** Opening PAGE EXTRACT block **
Monday, October 17, 2005

Random Notes

Right now I am not satisfied with blogging. In fact, I am not sure I want to keep doing it. I am not attracting/addressing an audience interested in continental European history. I may closed down in a few weeks and concentrating on my dissertation.

The least I can do is point out some good reading, like Hiroshima, Nagasaki, and the World Sixty Years Later. The article examines memory in Japan as it relates to World War Two and the atomic bomb. The disappearance of Hiroshima and Nagasaki from public history seems to go hand in hand with the idea that Japan's war was not aggressive imperialism, but anti-Westernization.
Takahashi explains that Hiroshima was once a popular destination for school trips, but in recent years the education ministry had been putting pressure on the teachers’ unions to discontinue peace education and to promote nationalism instead. The Hiroshima prefectural Board of Education is especially strict, he said, because the city of Hiroshima is such a hotbed of political activity. When teachers in the Hiroshima schools protested the imposition of singing the national anthem in school by lip-synching, the government sent representatives to monitor the volume at which the anthem was sung.
** Closing PAGE EXTRACT block **
** Opening INFORMATION PROVIDED block **
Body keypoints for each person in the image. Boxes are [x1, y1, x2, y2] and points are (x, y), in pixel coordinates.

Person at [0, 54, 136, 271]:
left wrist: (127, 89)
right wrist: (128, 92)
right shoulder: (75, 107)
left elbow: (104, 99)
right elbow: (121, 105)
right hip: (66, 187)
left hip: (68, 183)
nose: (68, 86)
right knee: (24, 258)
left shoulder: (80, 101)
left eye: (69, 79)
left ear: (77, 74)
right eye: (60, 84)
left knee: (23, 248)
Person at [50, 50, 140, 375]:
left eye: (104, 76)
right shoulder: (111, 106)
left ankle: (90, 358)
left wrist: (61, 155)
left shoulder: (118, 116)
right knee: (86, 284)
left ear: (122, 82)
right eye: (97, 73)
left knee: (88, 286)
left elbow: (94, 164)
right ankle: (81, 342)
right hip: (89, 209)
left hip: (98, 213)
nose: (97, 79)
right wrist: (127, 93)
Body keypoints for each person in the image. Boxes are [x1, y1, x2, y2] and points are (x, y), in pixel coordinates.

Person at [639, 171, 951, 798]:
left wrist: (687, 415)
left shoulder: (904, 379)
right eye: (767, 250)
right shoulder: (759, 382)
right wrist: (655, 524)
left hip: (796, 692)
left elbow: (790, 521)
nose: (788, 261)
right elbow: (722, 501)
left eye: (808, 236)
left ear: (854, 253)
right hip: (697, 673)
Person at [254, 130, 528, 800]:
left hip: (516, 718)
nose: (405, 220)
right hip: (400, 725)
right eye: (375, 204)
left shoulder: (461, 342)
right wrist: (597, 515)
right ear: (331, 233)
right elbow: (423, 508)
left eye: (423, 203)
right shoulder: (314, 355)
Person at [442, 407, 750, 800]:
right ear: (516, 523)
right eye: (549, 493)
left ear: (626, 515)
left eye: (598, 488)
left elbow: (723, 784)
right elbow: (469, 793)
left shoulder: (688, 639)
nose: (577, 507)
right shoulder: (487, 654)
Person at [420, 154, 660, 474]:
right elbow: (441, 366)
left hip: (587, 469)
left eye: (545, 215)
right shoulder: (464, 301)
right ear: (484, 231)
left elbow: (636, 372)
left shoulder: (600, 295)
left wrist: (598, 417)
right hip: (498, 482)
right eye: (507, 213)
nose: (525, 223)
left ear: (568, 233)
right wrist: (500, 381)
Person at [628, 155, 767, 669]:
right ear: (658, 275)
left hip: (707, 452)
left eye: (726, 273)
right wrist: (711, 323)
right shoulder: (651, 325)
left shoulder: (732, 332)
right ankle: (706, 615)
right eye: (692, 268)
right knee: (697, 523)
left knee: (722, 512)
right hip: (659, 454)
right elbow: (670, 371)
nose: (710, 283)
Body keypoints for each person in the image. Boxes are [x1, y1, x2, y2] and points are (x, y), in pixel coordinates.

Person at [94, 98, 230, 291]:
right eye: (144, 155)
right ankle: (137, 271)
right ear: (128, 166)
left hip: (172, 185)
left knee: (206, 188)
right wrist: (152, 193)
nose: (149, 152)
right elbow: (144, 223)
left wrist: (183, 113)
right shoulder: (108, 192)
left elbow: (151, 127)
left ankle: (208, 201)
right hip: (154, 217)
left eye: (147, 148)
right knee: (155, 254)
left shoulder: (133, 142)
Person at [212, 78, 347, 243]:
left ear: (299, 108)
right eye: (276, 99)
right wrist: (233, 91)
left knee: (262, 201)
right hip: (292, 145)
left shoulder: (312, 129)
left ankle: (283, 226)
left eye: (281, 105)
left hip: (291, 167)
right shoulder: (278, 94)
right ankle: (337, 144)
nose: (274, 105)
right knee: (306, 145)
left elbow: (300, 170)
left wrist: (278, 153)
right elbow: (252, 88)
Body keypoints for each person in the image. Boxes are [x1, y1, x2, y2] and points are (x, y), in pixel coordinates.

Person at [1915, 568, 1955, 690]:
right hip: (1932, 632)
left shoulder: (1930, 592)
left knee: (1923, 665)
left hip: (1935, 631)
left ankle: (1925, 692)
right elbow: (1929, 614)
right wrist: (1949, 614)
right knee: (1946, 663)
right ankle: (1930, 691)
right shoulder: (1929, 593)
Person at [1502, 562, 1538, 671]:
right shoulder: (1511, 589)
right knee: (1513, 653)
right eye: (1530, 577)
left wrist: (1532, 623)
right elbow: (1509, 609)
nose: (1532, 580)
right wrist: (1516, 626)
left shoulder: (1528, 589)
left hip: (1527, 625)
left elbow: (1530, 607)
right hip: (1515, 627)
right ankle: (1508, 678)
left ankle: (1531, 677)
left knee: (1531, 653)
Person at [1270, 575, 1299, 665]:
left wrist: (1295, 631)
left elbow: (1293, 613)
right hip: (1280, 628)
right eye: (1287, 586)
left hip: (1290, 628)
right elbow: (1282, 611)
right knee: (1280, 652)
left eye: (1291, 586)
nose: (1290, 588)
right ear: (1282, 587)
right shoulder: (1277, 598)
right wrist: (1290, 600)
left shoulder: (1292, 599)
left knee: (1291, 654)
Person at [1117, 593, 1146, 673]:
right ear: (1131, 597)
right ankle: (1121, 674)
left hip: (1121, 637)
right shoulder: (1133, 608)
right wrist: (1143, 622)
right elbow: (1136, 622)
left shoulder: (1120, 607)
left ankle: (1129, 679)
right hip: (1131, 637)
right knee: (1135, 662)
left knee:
** Closing INFORMATION PROVIDED block **
**ASSIGNED TASK 1**.
Based on the blog post, decide whether each statement agrees with it. Answer yes or no for each, and quote the words of the text that decide it.
(a) The article discussed in the post examines memory in Japan in relation to World War Two and the atomic bomb.
(b) Hiroshima has recently become a more popular destination for school trips.
(c) The government sent representatives to monitor how loudly the national anthem was sung.
**ASSIGNED TASK 2**.
According to the blog post, why is the Hiroshima prefectural Board of Education especially strict?
**ASSIGNED TASK 3**.
Copy the blog post from "Random Notes" to "on my dissertation.", substituting "readership" for "audience".

**RESPONSE 1**.
(a) Yes: "The article examines memory in Japan as it relates to World War Two and the atomic bomb."
(b) No: "Hiroshima was once a popular destination for school trips."
(c) Yes: "the government sent representatives to monitor the volume at which the anthem was sung."

**RESPONSE 2**.
Because the city of Hiroshima is such a hotbed of political activity.

**RESPONSE 3**.
Random Notes

Right now I am not satisfied with blogging. In fact, I am not sure I want to keep doing it. I am not attracting/addressing an readership interested in continental European history. I may closed down in a few weeks and concentrating on my dissertation.